Rest easy, folks: your tax refunds are safe.
Despite dire warnings that tax refund delays could happen if Congress didn’t address the debt ceiling crisis (the same worries we had last year), we don’t have anything to worry about for 2014. Well, at least not as it relates to refunds and the debt ceiling.
In a show of bipartisan cooperation (no, you didn’t read that wrong), a number of Republican Senators, including Senate Minority Leader Mitch McConnell (R-KY) crossed the aisle to overcome a filibuster attempt by – who else? – Sen. Ted Cruz (R-TX). Sen. Cruz had hoped to stall a vote on the debt ceiling. Eventually, Republicans and Democrats garnered enough votes (67) to break the filibuster. All 55 Democrats voted against the filibuster together with 12 Republicans. Those Republican Senators who dared to cross Sen. Cruz are considered some of the most powerful in the Senate and included, in addition to Sen. McConnell (R-KY), Sen. John Cornyn (R-TX), Sen. Orrin Hatch (R-UT) and Sen. John McCain (R-AZ). You see the entire roll call here.
Eventually, Congress did approve a measure to raise the debt ceiling temporarily – with no strings attached. That marked the first time a so-called “clean” debt ceiling raise had been passed in nearly five years. The vote was completely along party lines, with a final tally of 55-43.

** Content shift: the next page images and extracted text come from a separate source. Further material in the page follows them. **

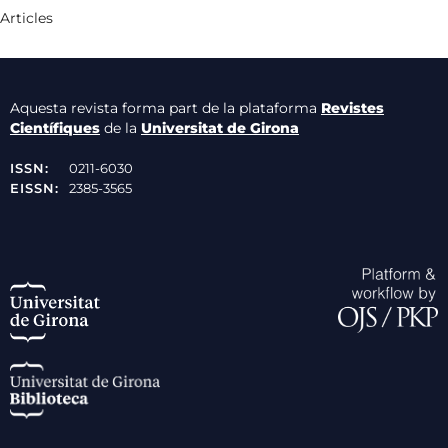
Articles
Aquesta revista forma part de la plataforma
Revistes
Científiques
de la
Universitat de Girona
ISSN:
0211-6030
EISSN:
2385-3565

That means we should have enough money to pay the government’s bills in February – important for taxpayers expecting a refund since statistically most refunds are issued in February. Last year, the government issued checks worth about $157.59 billion before March 1 to cover taxpayer refunds. That’s about half of all refund dollars: the IRS delivered a total of 109,563,000 refunds in all of 2013 for a total of $301.863 billion.
Without any action from Congress, the government would have hit the debt ceiling by late February (letter from Treasury Secretary Lew Jacob downloads as a pdf). That meant that we would have run out of money. The timing, once again, coincided – unhappily – with the bulk of income tax returns being filed requesting a refund.
It was a scenario that Secretary Jacob warned Congress about, noting that “the government experiences large net cash outflows in the month of February, due to tax refunds.” He also noted that 2014 would be an especially tough year for the concentrated volume of tax refunds “in the weeks after February 7 due to the delayed start of the tax filing season, which was caused by the government shutdown.”
So what would have happened to all of those tax refunds? They likely would have been held. Under the Tax Code, there’s no magic date for issuing refunds. While the Internal Revenue Service does their best to get refunds out for most taxpayers in 21 days (they claim that 9 of 10 taxpayers who e-file get refunds by that time), there’s no law that requires IRS to get refunds out in 21 days. Or 30 days. Or 100 days.
In fact, the only related statutory requirement can be found at 26 U.S. Code § 6611 (e)(1) which states:
If any overpayment of tax imposed by this title is refunded within 45 days after the last day prescribed for filing the return of such tax (determined without regard to any extension of time for filing the return) or, in the case of a return filed after such last date, is refunded within 45 days after the date the return is filed, no interest shall be allowed under subsection (a) on such overpayment.
In other words, the IRS has to pay you interest on a “late” refund but that interest doesn’t start ticking until 45 days after the return is filed. But there’s nothing that says IRS has to pay you by that time. They could, in theory, push it out for a bit – similar to what happened to taxpayers in North Carolina and in California in 2010.
Realistically, I can’t imagine that happening on a federal level: it would be political suicide.
Of course, the cycle is such that funds will land in the Treasury eventually. Since the government doesn’t keep a stash of money under the mattress to pay tax refunds, it pays its obligations – including tax refunds – with new revenues from tax dollars and bond sales. Tax dollars are likely to hit in March and April, though Jacob advised that the headroom for bond sales and other money that could be freed up is limited. By pushing the debt limit up temporarily, it gives the government some breathing room (we can borrow more money) until we hit the ceiling again.
How much breathing room? The act suspends the debt limit ceiling until March 15, 2015. So, we’ll have this discussion again next tax season. Until then, happy refunding.